**Action item:**
In the material below, find the span from the line with "<br/> | 410 |" to the line with "move to esbuild" and transcribe only those lines, exactly, ends included, without the pictures.

**Task input:**
******
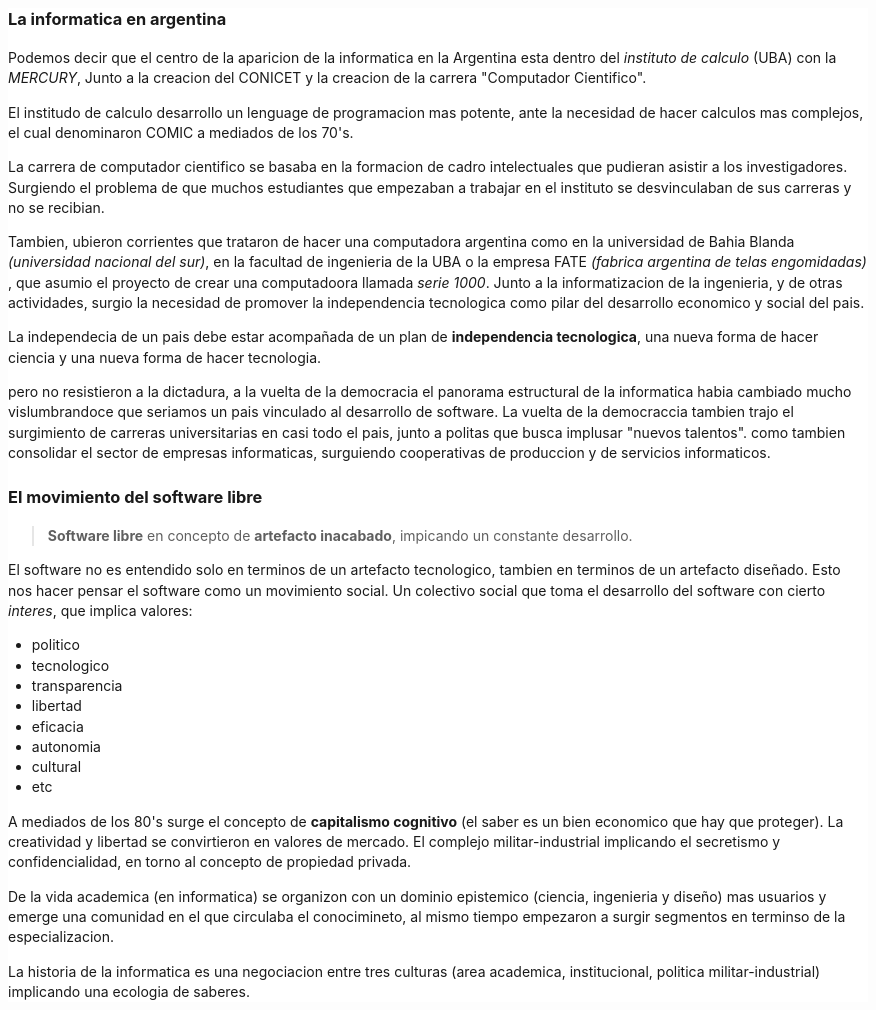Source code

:### La informatica en argentina

Podemos decir que el centro de la aparicion de la informatica en la Argentina esta dentro del _instituto de calculo_ (UBA) con la _MERCURY_, Junto a la creacion del CONICET y la creacion de la carrera "Computador Cientifico".

El institudo de calculo desarrollo un lenguage de programacion mas potente, ante la necesidad de hacer calculos mas complejos, el cual denominaron COMIC a mediados de los 70's.

La carrera de computador cientifico se basaba en la formacion de cadro intelectuales que pudieran asistir a los investigadores. Surgiendo el problema de que muchos estudiantes que empezaban a trabajar en el instituto se desvinculaban de sus carreras y no se recibian.

Tambien, ubieron corrientes que trataron de hacer una computadora argentina como en la universidad de Bahia Blanda _(universidad nacional del sur)_, en la facultad de ingenieria de la UBA o la empresa FATE _(fabrica argentina de telas engomidadas)_ , que asumio el proyecto de crear una computadoora llamada _serie 1000_. Junto a la informatizacion de la ingenieria, y de otras actividades, surgio la necesidad de promover la independencia tecnologica como pilar del desarrollo economico y social del pais.

La independecia de un pais debe estar acompañada de un plan de **independencia tecnologica**, una nueva forma de hacer ciencia y una nueva forma de hacer tecnologia.

pero no resistieron a la dictadura, a la vuelta de la democracia el panorama estructural de la informatica habia cambiado mucho vislumbrandoce que seriamos un pais vinculado al desarrollo de software. La vuelta de la democraccia tambien trajo el surgimiento de carreras universitarias en casi todo el pais, junto a politas que busca implusar "nuevos talentos". como tambien consolidar el sector de empresas informaticas, surguiendo cooperativas de produccion y de servicios informaticos.

### El movimiento del software libre

> **Software libre** en concepto de **artefacto inacabado**, impicando un constante desarrollo.

El software no es entendido solo en terminos de un artefacto tecnologico, tambien en terminos de un artefacto diseñado. Esto nos hacer pensar el software como un movimiento social. Un colectivo social que toma el desarrollo del software con cierto _interes_, que implica valores:
- politico
- tecnologico
- transparencia 
- libertad 
- eficacia
- autonomia
- cultural
- etc

A mediados de los 80's surge el concepto de **capitalismo cognitivo** (el saber es un bien economico que hay que proteger). La creatividad y libertad se convirtieron en valores de mercado. El complejo militar-industrial implicando el secretismo y confidencialidad, en torno al concepto de propiedad privada.

De la vida academica (en informatica) se organizon con un dominio epistemico (ciencia, ingenieria y diseño) mas usuarios y emerge una comunidad en el que circulaba el conocimineto, al mismo tiempo empezaron a surgir segmentos en terminso de la especializacion.

La historia de la informatica es una negociacion entre tres culturas (area academica, institucional, politica militar-industrial) implicando una ecologia de saberes.
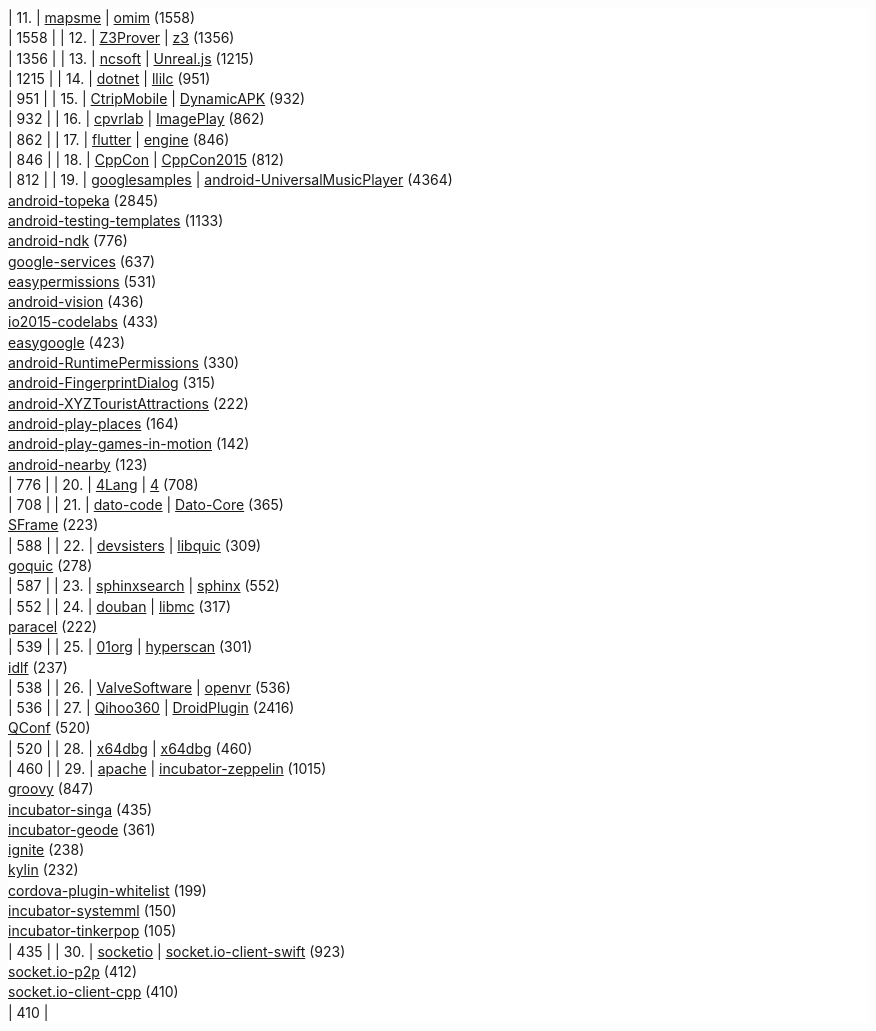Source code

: | 11. | [mapsme](https://github.com/mapsme)  | [omim](https://github.com/mapsme/omim)  (1558) <br/> | 1558 |
| 12. | [Z3Prover](https://github.com/Z3Prover)  | [z3](https://github.com/Z3Prover/z3)  (1356) <br/> | 1356 |
| 13. | [ncsoft](https://github.com/ncsoft)  | [Unreal.js](https://github.com/ncsoft/Unreal.js)  (1215) <br/> | 1215 |
| 14. | [dotnet](https://github.com/dotnet)  | [llilc](https://github.com/dotnet/llilc)  (951) <br/> | 951 |
| 15. | [CtripMobile](https://github.com/CtripMobile)  | [DynamicAPK](https://github.com/CtripMobile/DynamicAPK)  (932) <br/> | 932 |
| 16. | [cpvrlab](https://github.com/cpvrlab)  | [ImagePlay](https://github.com/cpvrlab/ImagePlay)  (862) <br/> | 862 |
| 17. | [flutter](https://github.com/flutter)  | [engine](https://github.com/flutter/engine)  (846) <br/> | 846 |
| 18. | [CppCon](https://github.com/CppCon)  | [CppCon2015](https://github.com/CppCon/CppCon2015)  (812) <br/> | 812 |
| 19. | [googlesamples](https://github.com/googlesamples)  | [android-UniversalMusicPlayer](https://github.com/googlesamples/android-UniversalMusicPlayer)  (4364) <br/>[android-topeka](https://github.com/googlesamples/android-topeka)  (2845) <br/>[android-testing-templates](https://github.com/googlesamples/android-testing-templates)  (1133) <br/>[android-ndk](https://github.com/googlesamples/android-ndk)  (776) <br/>[google-services](https://github.com/googlesamples/google-services)  (637) <br/>[easypermissions](https://github.com/googlesamples/easypermissions)  (531) <br/>[android-vision](https://github.com/googlesamples/android-vision)  (436) <br/>[io2015-codelabs](https://github.com/googlesamples/io2015-codelabs)  (433) <br/>[easygoogle](https://github.com/googlesamples/easygoogle)  (423) <br/>[android-RuntimePermissions](https://github.com/googlesamples/android-RuntimePermissions)  (330) <br/>[android-FingerprintDialog](https://github.com/googlesamples/android-FingerprintDialog)  (315) <br/>[android-XYZTouristAttractions](https://github.com/googlesamples/android-XYZTouristAttractions)  (222) <br/>[android-play-places](https://github.com/googlesamples/android-play-places)  (164) <br/>[android-play-games-in-motion](https://github.com/googlesamples/android-play-games-in-motion)  (142) <br/>[android-nearby](https://github.com/googlesamples/android-nearby)  (123) <br/> | 776 |
| 20. | [4Lang](https://github.com/4Lang)  | [4](https://github.com/4Lang/4)  (708) <br/> | 708 |
| 21. | [dato-code](https://github.com/dato-code)  | [Dato-Core](https://github.com/dato-code/Dato-Core)  (365) <br/>[SFrame](https://github.com/dato-code/SFrame)  (223) <br/> | 588 |
| 22. | [devsisters](https://github.com/devsisters)  | [libquic](https://github.com/devsisters/libquic)  (309) <br/>[goquic](https://github.com/devsisters/goquic)  (278) <br/> | 587 |
| 23. | [sphinxsearch](https://github.com/sphinxsearch)  | [sphinx](https://github.com/sphinxsearch/sphinx)  (552) <br/> | 552 |
| 24. | [douban](https://github.com/douban)  | [libmc](https://github.com/douban/libmc)  (317) <br/>[paracel](https://github.com/douban/paracel)  (222) <br/> | 539 |
| 25. | [01org](https://github.com/01org)  | [hyperscan](https://github.com/01org/hyperscan)  (301) <br/>[idlf](https://github.com/01org/idlf)  (237) <br/> | 538 |
| 26. | [ValveSoftware](https://github.com/ValveSoftware)  | [openvr](https://github.com/ValveSoftware/openvr)  (536) <br/> | 536 |
| 27. | [Qihoo360](https://github.com/Qihoo360)  | [DroidPlugin](https://github.com/Qihoo360/DroidPlugin)  (2416) <br/>[QConf](https://github.com/Qihoo360/QConf)  (520) <br/> | 520 |
| 28. | [x64dbg](https://github.com/x64dbg)  | [x64dbg](https://github.com/x64dbg/x64dbg)  (460) <br/> | 460 |
| 29. | [apache](https://github.com/apache)  | [incubator-zeppelin](https://github.com/apache/incubator-zeppelin)  (1015) <br/>[groovy](https://github.com/apache/groovy)  (847) <br/>[incubator-singa](https://github.com/apache/incubator-singa)  (435) <br/>[incubator-geode](https://github.com/apache/incubator-geode)  (361) <br/>[ignite](https://github.com/apache/ignite)  (238) <br/>[kylin](https://github.com/apache/kylin)  (232) <br/>[cordova-plugin-whitelist](https://github.com/apache/cordova-plugin-whitelist)  (199) <br/>[incubator-systemml](https://github.com/apache/incubator-systemml)  (150) <br/>[incubator-tinkerpop](https://github.com/apache/incubator-tinkerpop)  (105) <br/> | 435 |
| 30. | [socketio](https://github.com/socketio)  | [socket.io-client-swift](https://github.com/socketio/socket.io-client-swift)  (923) <br/>[socket.io-p2p](https://github.com/socketio/socket.io-p2p)  (412) <br/>[socket.io-client-cpp](https://github.com/socketio/socket.io-client-cpp)  (410) <br/> | 410 |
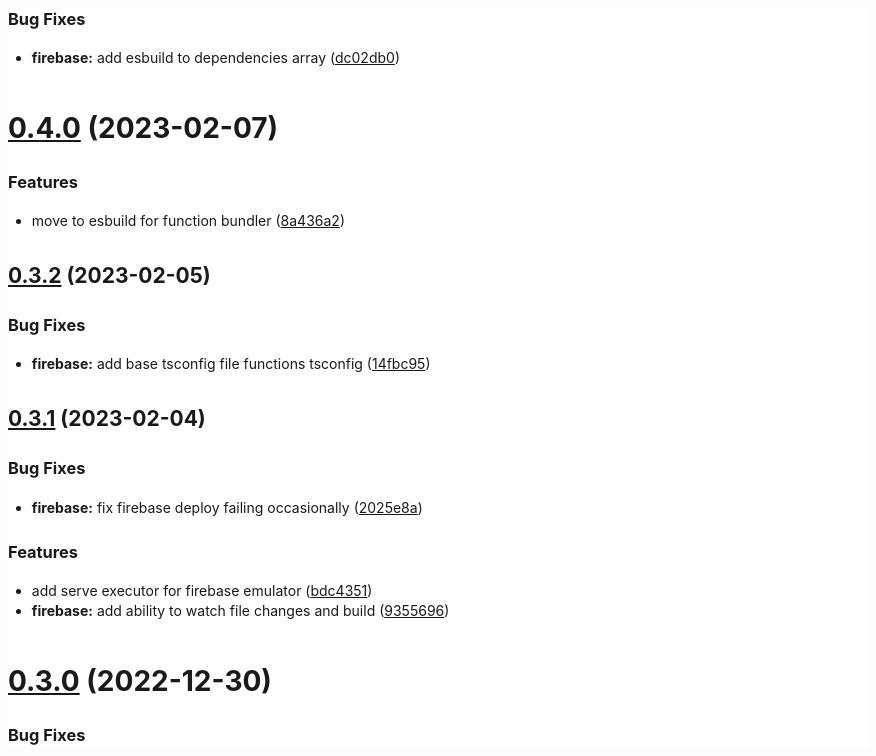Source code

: 
### Bug Fixes

* **firebase:** add esbuild to dependencies array ([dc02db0](https://github.com/mainawycliffe/nx-toolkit/commit/dc02db03501a821c0e803f4719bc628d5e350c83))



# [0.4.0](https://github.com/mainawycliffe/nx-toolkit/compare/firebase@0.3.2...firebase@0.4.0) (2023-02-07)


### Features

* move to esbuild for function bundler ([8a436a2](https://github.com/mainawycliffe/nx-toolkit/commit/8a436a2e3405665508fd59e7ba44153f1433b26e))



## [0.3.2](https://github.com/mainawycliffe/nx-toolkit/compare/firebase@0.3.1...firebase@0.3.2) (2023-02-05)


### Bug Fixes

* **firebase:** add base tsconfig file functions tsconfig ([14fbc95](https://github.com/mainawycliffe/nx-toolkit/commit/14fbc959da20994db299de3fedf25ac15e05ac3c))



## [0.3.1](https://github.com/mainawycliffe/nx-toolkit/compare/firebase@0.3.0...firebase@0.3.1) (2023-02-04)


### Bug Fixes

* **firebase:** fix firebase deploy failing occasionally ([2025e8a](https://github.com/mainawycliffe/nx-toolkit/commit/2025e8afcf93fbc708dfc6b27a0f1b2134013f32))


### Features

* add serve executor for firebase emulator ([bdc4351](https://github.com/mainawycliffe/nx-toolkit/commit/bdc4351be17806901ecba12f72c55fa1de22b618))
* **firebase:** add ability to watch file changes and build ([9355696](https://github.com/mainawycliffe/nx-toolkit/commit/9355696ff448b9de43cda7f7e4961bd77bfc1925))



# [0.3.0](https://github.com/mainawycliffe/nx-toolkit/compare/firebase-0.2.7...firebase-0.3.0) (2022-12-30)

### Bug Fixes
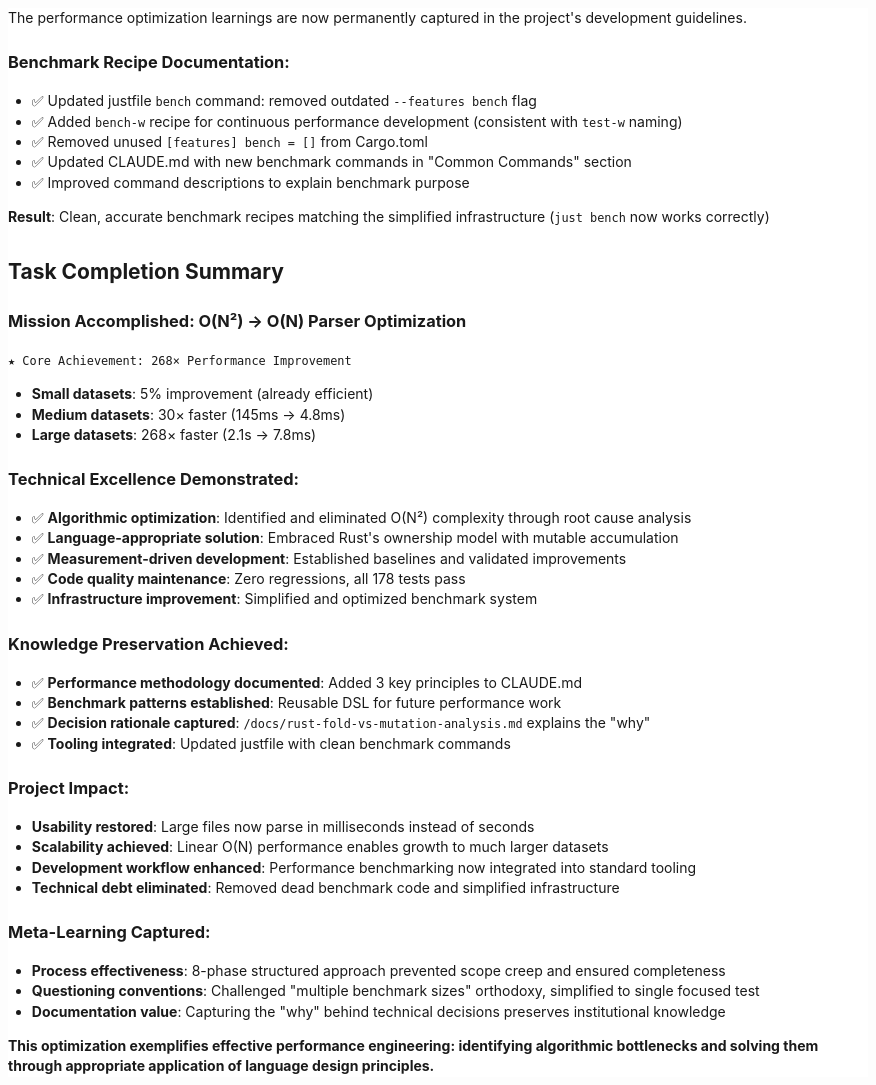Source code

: The performance optimization learnings are now permanently captured in the project's development guidelines.

### **Benchmark Recipe Documentation:**
- ✅ Updated justfile `bench` command: removed outdated `--features bench` flag
- ✅ Added `bench-w` recipe for continuous performance development (consistent with `test-w` naming)
- ✅ Removed unused `[features] bench = []` from Cargo.toml
- ✅ Updated CLAUDE.md with new benchmark commands in "Common Commands" section
- ✅ Improved command descriptions to explain benchmark purpose

**Result**: Clean, accurate benchmark recipes matching the simplified infrastructure (`just bench` now works correctly)

## Task Completion Summary

### **Mission Accomplished: O(N²) → O(N) Parser Optimization**

`★ Core Achievement: 268× Performance Improvement`
- **Small datasets**: 5% improvement (already efficient)
- **Medium datasets**: 30× faster (145ms → 4.8ms)
- **Large datasets**: 268× faster (2.1s → 7.8ms)

### **Technical Excellence Demonstrated:**
- ✅ **Algorithmic optimization**: Identified and eliminated O(N²) complexity through root cause analysis
- ✅ **Language-appropriate solution**: Embraced Rust's ownership model with mutable accumulation
- ✅ **Measurement-driven development**: Established baselines and validated improvements
- ✅ **Code quality maintenance**: Zero regressions, all 178 tests pass
- ✅ **Infrastructure improvement**: Simplified and optimized benchmark system

### **Knowledge Preservation Achieved:**
- ✅ **Performance methodology documented**: Added 3 key principles to CLAUDE.md
- ✅ **Benchmark patterns established**: Reusable DSL for future performance work
- ✅ **Decision rationale captured**: `/docs/rust-fold-vs-mutation-analysis.md` explains the "why"
- ✅ **Tooling integrated**: Updated justfile with clean benchmark commands

### **Project Impact:**
- **Usability restored**: Large files now parse in milliseconds instead of seconds
- **Scalability achieved**: Linear O(N) performance enables growth to much larger datasets
- **Development workflow enhanced**: Performance benchmarking now integrated into standard tooling
- **Technical debt eliminated**: Removed dead benchmark code and simplified infrastructure

### **Meta-Learning Captured:**
- **Process effectiveness**: 8-phase structured approach prevented scope creep and ensured completeness
- **Questioning conventions**: Challenged "multiple benchmark sizes" orthodoxy, simplified to single focused test
- **Documentation value**: Capturing the "why" behind technical decisions preserves institutional knowledge

**This optimization exemplifies effective performance engineering: identifying algorithmic bottlenecks and solving them through appropriate application of language design principles.**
******
**Solved problem:**
| 30. | [socketio](https://github.com/socketio)  | [socket.io-client-swift](https://github.com/socketio/socket.io-client-swift)  (923) <br/>[socket.io-p2p](https://github.com/socketio/socket.io-p2p)  (412) <br/>[socket.io-client-cpp](https://github.com/socketio/socket.io-client-cpp)  (410) <br/> | 410 |
Source code

: 
### Bug Fixes

* **firebase:** add esbuild to dependencies array ([dc02db0](https://github.com/mainawycliffe/nx-toolkit/commit/dc02db03501a821c0e803f4719bc628d5e350c83))



# [0.4.0](https://github.com/mainawycliffe/nx-toolkit/compare/firebase@0.3.2...firebase@0.4.0) (2023-02-07)


### Features

* move to esbuild for function bundler ([8a436a2](https://github.com/mainawycliffe/nx-toolkit/commit/8a436a2e3405665508fd59e7ba44153f1433b26e))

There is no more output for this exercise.